## DATA FOR REVIEW
★ ★ ★
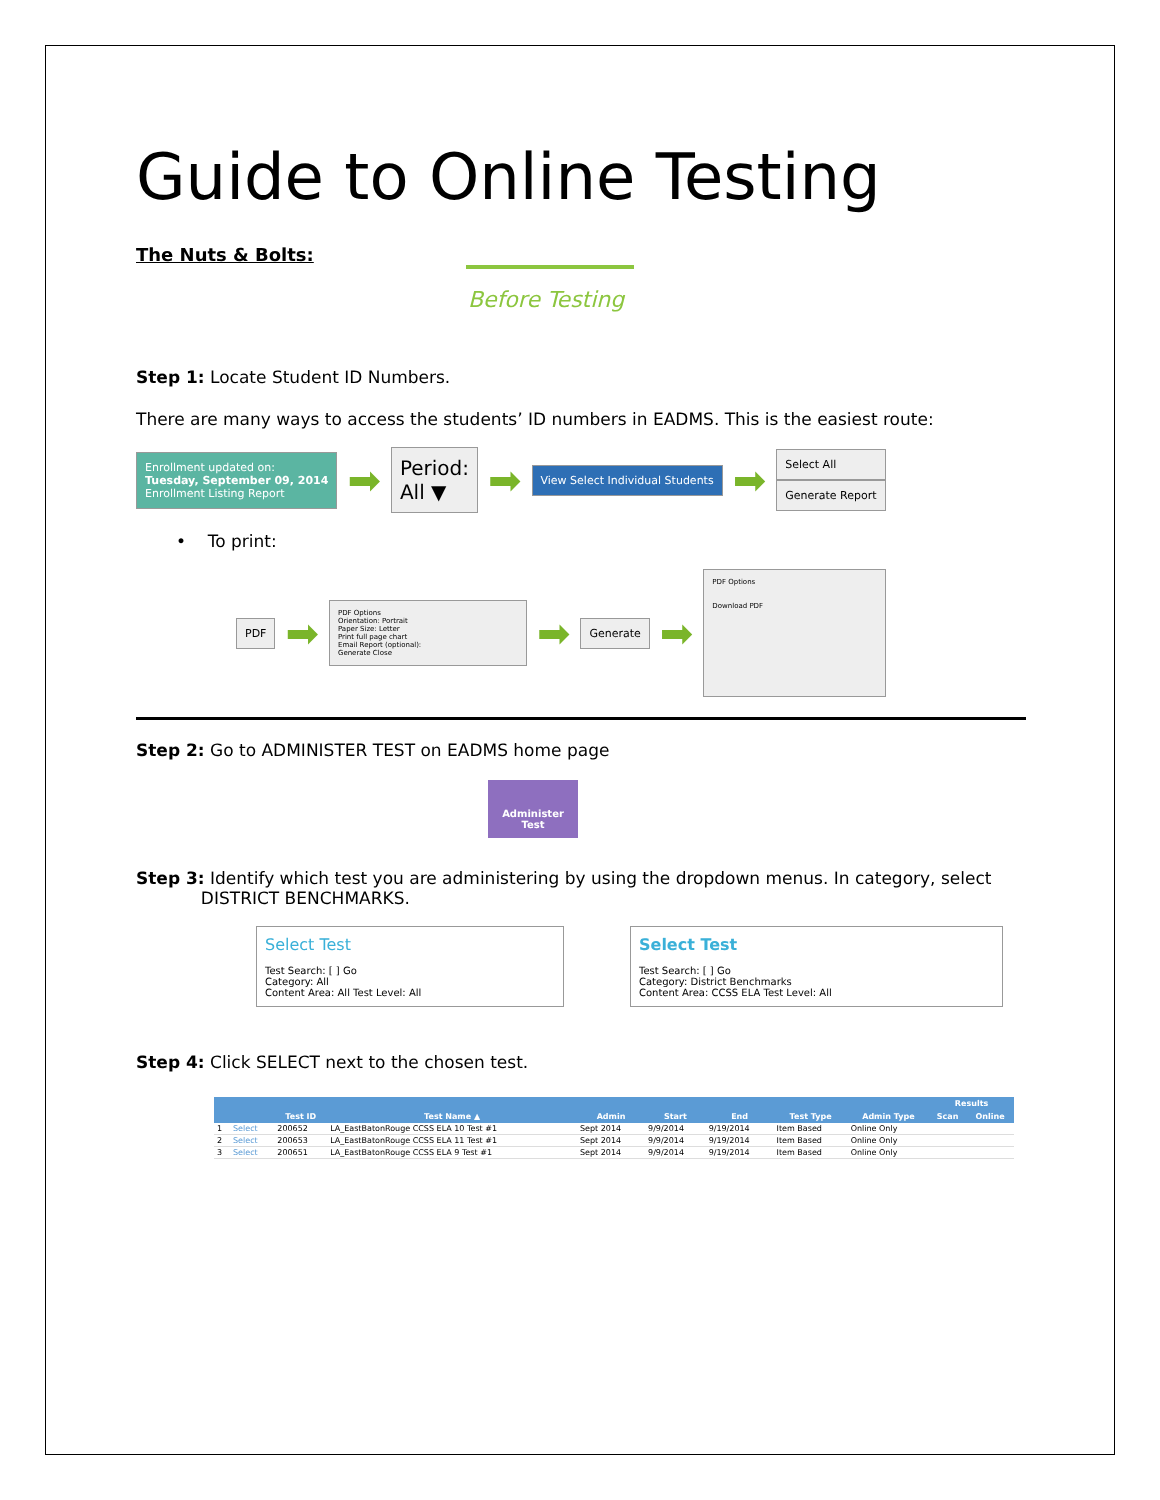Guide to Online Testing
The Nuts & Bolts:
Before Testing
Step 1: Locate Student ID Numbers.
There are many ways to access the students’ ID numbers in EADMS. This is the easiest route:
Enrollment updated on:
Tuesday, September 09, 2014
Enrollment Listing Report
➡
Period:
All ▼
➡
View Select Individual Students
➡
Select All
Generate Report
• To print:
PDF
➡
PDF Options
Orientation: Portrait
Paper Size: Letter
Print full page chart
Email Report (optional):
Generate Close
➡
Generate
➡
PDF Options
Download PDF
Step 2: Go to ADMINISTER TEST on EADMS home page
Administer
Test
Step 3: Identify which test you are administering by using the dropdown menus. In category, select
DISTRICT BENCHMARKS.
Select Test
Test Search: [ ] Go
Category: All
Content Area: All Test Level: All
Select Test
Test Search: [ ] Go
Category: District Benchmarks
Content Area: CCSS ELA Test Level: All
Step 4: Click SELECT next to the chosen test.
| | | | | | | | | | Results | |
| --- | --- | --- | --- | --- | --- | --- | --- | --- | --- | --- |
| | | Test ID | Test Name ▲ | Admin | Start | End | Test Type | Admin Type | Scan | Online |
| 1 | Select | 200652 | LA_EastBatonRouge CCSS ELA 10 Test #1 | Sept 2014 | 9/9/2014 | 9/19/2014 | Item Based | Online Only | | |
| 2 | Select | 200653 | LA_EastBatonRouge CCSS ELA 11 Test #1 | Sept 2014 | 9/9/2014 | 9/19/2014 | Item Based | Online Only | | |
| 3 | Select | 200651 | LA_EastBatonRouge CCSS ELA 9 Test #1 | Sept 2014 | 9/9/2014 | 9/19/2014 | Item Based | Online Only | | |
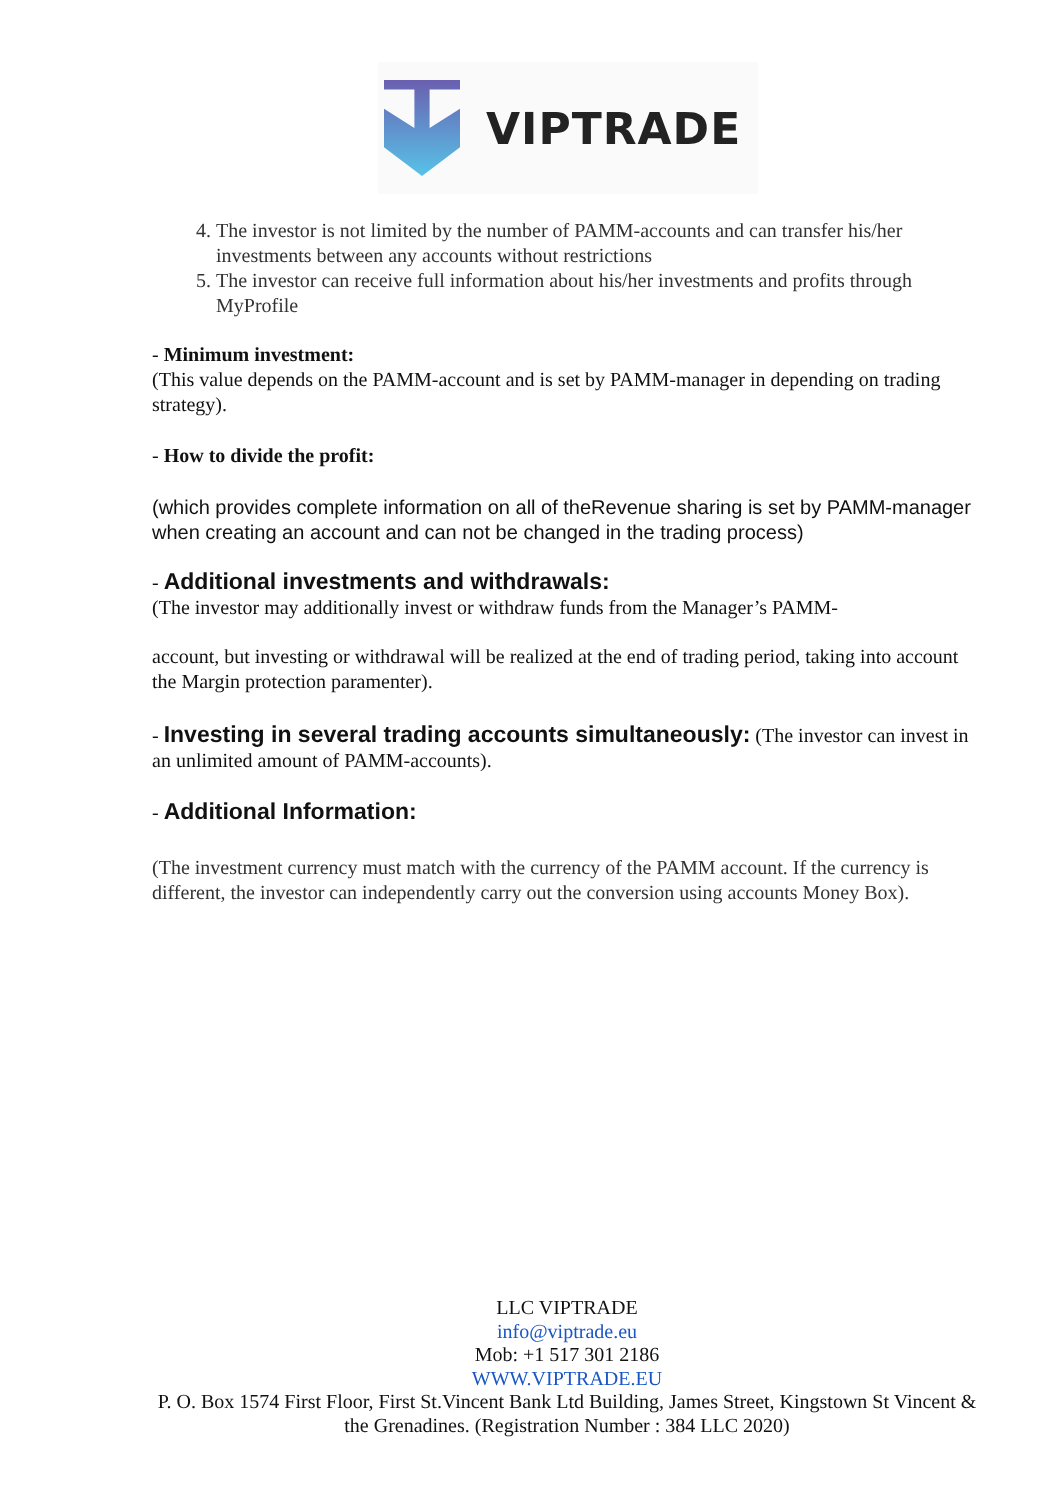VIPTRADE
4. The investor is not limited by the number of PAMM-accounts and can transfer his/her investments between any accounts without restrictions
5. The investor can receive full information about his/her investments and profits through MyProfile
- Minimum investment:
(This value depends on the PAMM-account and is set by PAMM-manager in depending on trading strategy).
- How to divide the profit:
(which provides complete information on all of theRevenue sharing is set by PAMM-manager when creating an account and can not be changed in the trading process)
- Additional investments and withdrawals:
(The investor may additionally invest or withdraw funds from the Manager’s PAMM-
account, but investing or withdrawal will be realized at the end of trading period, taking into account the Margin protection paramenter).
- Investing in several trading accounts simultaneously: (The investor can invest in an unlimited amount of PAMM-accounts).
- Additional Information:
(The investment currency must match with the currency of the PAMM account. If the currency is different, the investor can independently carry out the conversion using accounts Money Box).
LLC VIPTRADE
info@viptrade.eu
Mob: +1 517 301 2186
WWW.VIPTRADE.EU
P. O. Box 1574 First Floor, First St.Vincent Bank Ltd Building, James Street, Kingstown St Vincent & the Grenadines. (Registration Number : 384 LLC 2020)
★ ★ ★
## YOUR INSTRUCTIONS
Set down the entries above exactly, and keep every picture out of your copy.

## WRITTEN ANSWER
Guide to Online Testing
The Nuts & Bolts:
Before Testing
Step 1: Locate Student ID Numbers.
There are many ways to access the students’ ID numbers in EADMS. This is the easiest route:
Enrollment updated on:
Tuesday, September 09, 2014
Enrollment Listing Report
➡
Period:
All ▼
➡
View Select Individual Students
➡
Select All
Generate Report
• To print:
PDF
➡
PDF Options
Orientation: Portrait
Paper Size: Letter
Print full page chart
Email Report (optional):
Generate Close
➡
Generate
➡
PDF Options
Download PDF
Step 2: Go to ADMINISTER TEST on EADMS home page
Administer
Test
Step 3: Identify which test you are administering by using the dropdown menus. In category, select
DISTRICT BENCHMARKS.
Select Test
Test Search: [ ] Go
Category: All
Content Area: All Test Level: All
Select Test
Test Search: [ ] Go
Category: District Benchmarks
Content Area: CCSS ELA Test Level: All
Step 4: Click SELECT next to the chosen test.
| | | | | | | | | | Results | |
| --- | --- | --- | --- | --- | --- | --- | --- | --- | --- | --- |
| | | Test ID | Test Name ▲ | Admin | Start | End | Test Type | Admin Type | Scan | Online |
| 1 | Select | 200652 | LA_EastBatonRouge CCSS ELA 10 Test #1 | Sept 2014 | 9/9/2014 | 9/19/2014 | Item Based | Online Only | | |
| 2 | Select | 200653 | LA_EastBatonRouge CCSS ELA 11 Test #1 | Sept 2014 | 9/9/2014 | 9/19/2014 | Item Based | Online Only | | |
| 3 | Select | 200651 | LA_EastBatonRouge CCSS ELA 9 Test #1 | Sept 2014 | 9/9/2014 | 9/19/2014 | Item Based | Online Only | | |
VIPTRADE
4. The investor is not limited by the number of PAMM-accounts and can transfer his/her investments between any accounts without restrictions
5. The investor can receive full information about his/her investments and profits through MyProfile
- Minimum investment:
(This value depends on the PAMM-account and is set by PAMM-manager in depending on trading strategy).
- How to divide the profit:
(which provides complete information on all of theRevenue sharing is set by PAMM-manager when creating an account and can not be changed in the trading process)
- Additional investments and withdrawals:
(The investor may additionally invest or withdraw funds from the Manager’s PAMM-
account, but investing or withdrawal will be realized at the end of trading period, taking into account the Margin protection paramenter).
- Investing in several trading accounts simultaneously: (The investor can invest in an unlimited amount of PAMM-accounts).
- Additional Information:
(The investment currency must match with the currency of the PAMM account. If the currency is different, the investor can independently carry out the conversion using accounts Money Box).
LLC VIPTRADE
info@viptrade.eu
Mob: +1 517 301 2186
WWW.VIPTRADE.EU
P. O. Box 1574 First Floor, First St.Vincent Bank Ltd Building, James Street, Kingstown St Vincent & the Grenadines. (Registration Number : 384 LLC 2020)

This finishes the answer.